Task objective => Write out nothing but the lines from the one containing "middle pip: (380, 261)" through the last line below, both included, and without the pictures.

Records to use =>
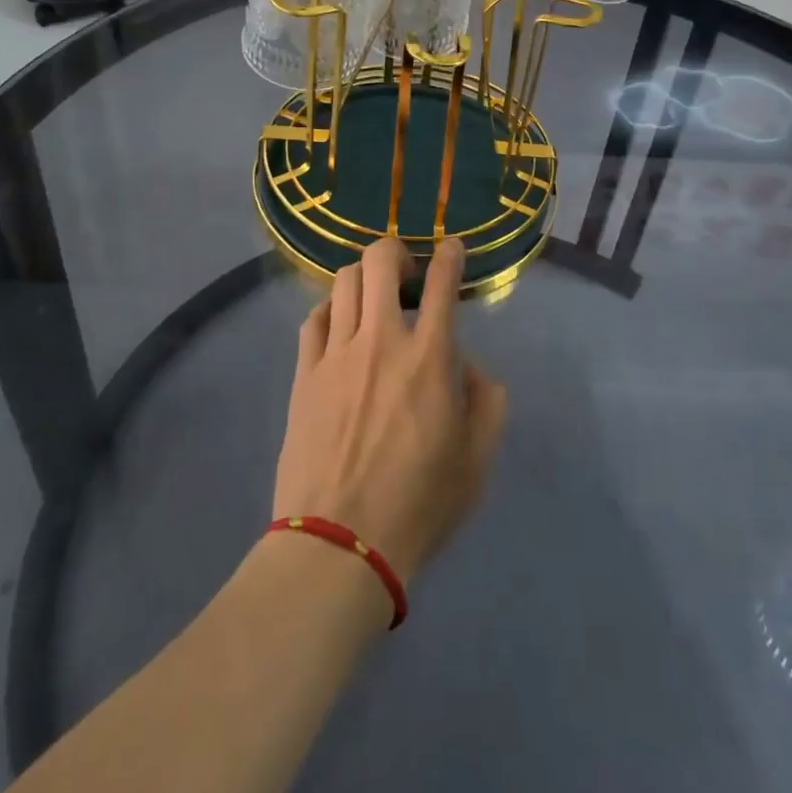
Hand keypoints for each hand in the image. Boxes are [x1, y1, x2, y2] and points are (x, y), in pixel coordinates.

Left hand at [273, 238, 508, 587]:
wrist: (339, 544)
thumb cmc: (418, 506)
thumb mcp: (477, 461)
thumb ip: (487, 402)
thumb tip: (468, 366)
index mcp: (430, 358)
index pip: (443, 283)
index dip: (450, 255)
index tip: (451, 247)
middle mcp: (381, 340)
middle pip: (380, 261)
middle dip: (396, 253)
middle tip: (407, 275)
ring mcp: (337, 354)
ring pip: (343, 282)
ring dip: (363, 279)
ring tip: (373, 300)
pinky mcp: (304, 373)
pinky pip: (314, 318)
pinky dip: (331, 310)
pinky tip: (339, 327)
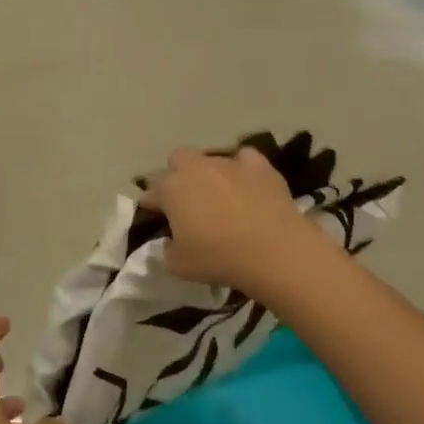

Response to the task =>
middle pip: (380, 261)
middle dip: (396, 253)
middle tip: (407, 275)
ring mcp: (337, 354)
ring pip: (343, 282)
ring dip: (363, 279)
ring tip: (373, 300)
pinky mcp: (304, 373)
pinky pip: (314, 318)
pinky dip: (331, 310)
pinky tip: (339, 327)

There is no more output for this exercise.